If your home has a musty odor and you don't know the cause or if you have a known water leak and want to know if it's caused mold to grow in hidden places, then you need a mold inspection. This inspection provides you with a report that lets you know the type of mold your home has and the amount. Here's an overview of what happens with a mold inspection.

Your Property Is Examined Visually

An important part of the inspection is the visual examination. The inspector looks over all areas of your home for signs of high moisture and mold. Moisture can often be detected behind walls with a moisture meter or infrared camera. Mold is often present, even if it's unseen, in areas of high moisture. Other times, mold is out in the open and clearly visible. The mold might be confined to an area near the moisture, such as in the attic near a roof leak.

It's also possible for spores to spread through your home and grow in other humid places like bathrooms without vents. The inspector will identify areas of concern in your home so you know where the mold is and what needs to be done about it.

Laboratory Testing

An inspection can also include lab tests for mold. One type of test is the air sample. A sample is taken from outdoors to use as a comparison against a sample taken from indoors. The test consists of a container that collects air that has a sticky surface that traps mold spores and other debris floating in the air. The sample is sent to the lab and tests are done on the debris in the container that identify the type of mold and the number of spores obtained.
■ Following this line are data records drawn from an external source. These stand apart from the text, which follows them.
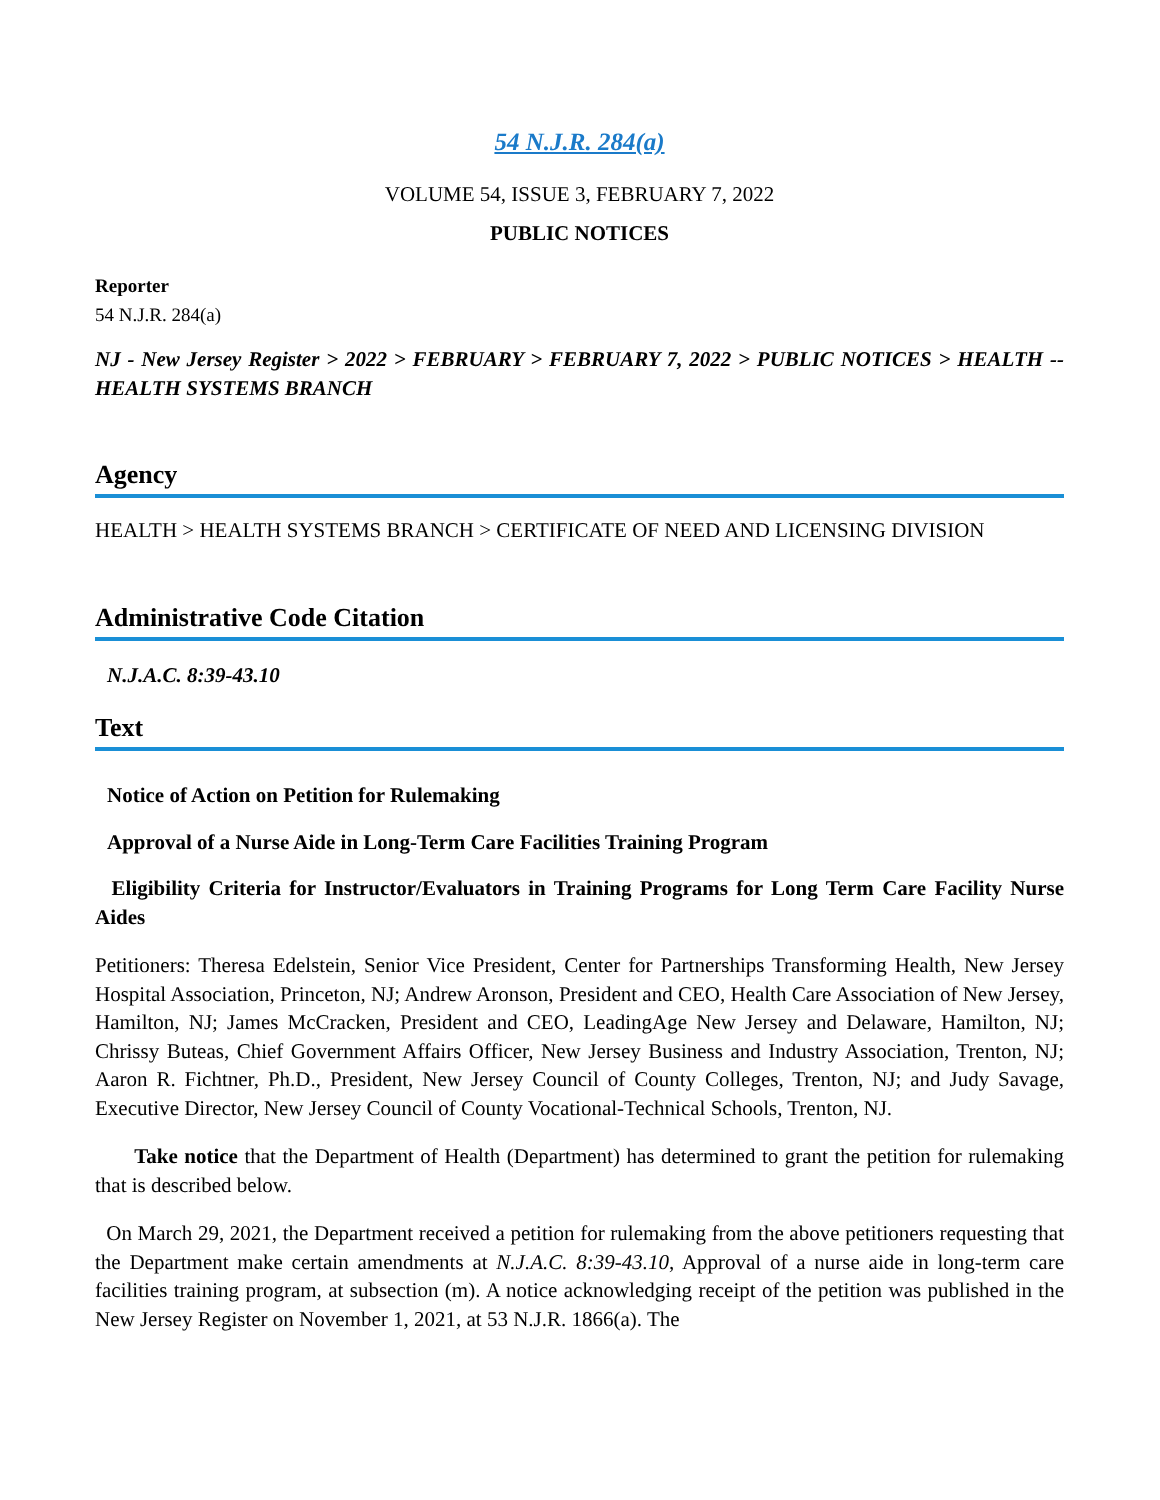54 N.J.R. 284(a)
VOLUME 54, ISSUE 3, FEBRUARY 7, 2022
PUBLIC NOTICES
Reporter
54 N.J.R. 284(a)
NJ - New Jersey Register > 2022 > FEBRUARY > FEBRUARY 7, 2022 > PUBLIC NOTICES > HEALTH -- HEALTH SYSTEMS BRANCH
Agency
HEALTH > HEALTH SYSTEMS BRANCH > CERTIFICATE OF NEED AND LICENSING DIVISION
Administrative Code Citation
N.J.A.C. 8:39-43.10
Text
Notice of Action on Petition for Rulemaking
Approval of a Nurse Aide in Long-Term Care Facilities Training Program
Eligibility Criteria for Instructor/Evaluators in Training Programs for Long Term Care Facility Nurse Aides
Petitioners: Theresa Edelstein, Senior Vice President, Center for Partnerships Transforming Health, New Jersey Hospital Association, Princeton, NJ; Andrew Aronson, President and CEO, Health Care Association of New Jersey, Hamilton, NJ; James McCracken, President and CEO, LeadingAge New Jersey and Delaware, Hamilton, NJ; Chrissy Buteas, Chief Government Affairs Officer, New Jersey Business and Industry Association, Trenton, NJ; Aaron R. Fichtner, Ph.D., President, New Jersey Council of County Colleges, Trenton, NJ; and Judy Savage, Executive Director, New Jersey Council of County Vocational-Technical Schools, Trenton, NJ.
Take notice that the Department of Health (Department) has determined to grant the petition for rulemaking that is described below.
On March 29, 2021, the Department received a petition for rulemaking from the above petitioners requesting that the Department make certain amendments at N.J.A.C. 8:39-43.10, Approval of a nurse aide in long-term care facilities training program, at subsection (m). A notice acknowledging receipt of the petition was published in the New Jersey Register on November 1, 2021, at 53 N.J.R. 1866(a). The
Another type of test is a surface test. This involves sending physical samples of the material to the lab. The inspector may remove a portion of drywall or collect a sample with a swab or tape. The samples are sent to the lab and it may take a few days to get the results. The number and type of mold tests you need done depend on your circumstances, so you'll want to discuss your best options with the inspector. Mold testing isn't always an essential part of an inspection, but the tests provide useful information that helps you understand the mold that's in your home and the extent of your problem.

Once the results are back from the lab and you have the inspection report, you can decide on the course of action you need to take. Cleaning up mold isn't a DIY job since it poses a health hazard, so you'll want to contact a mold remediation company if you learn your home has mold you need to get rid of.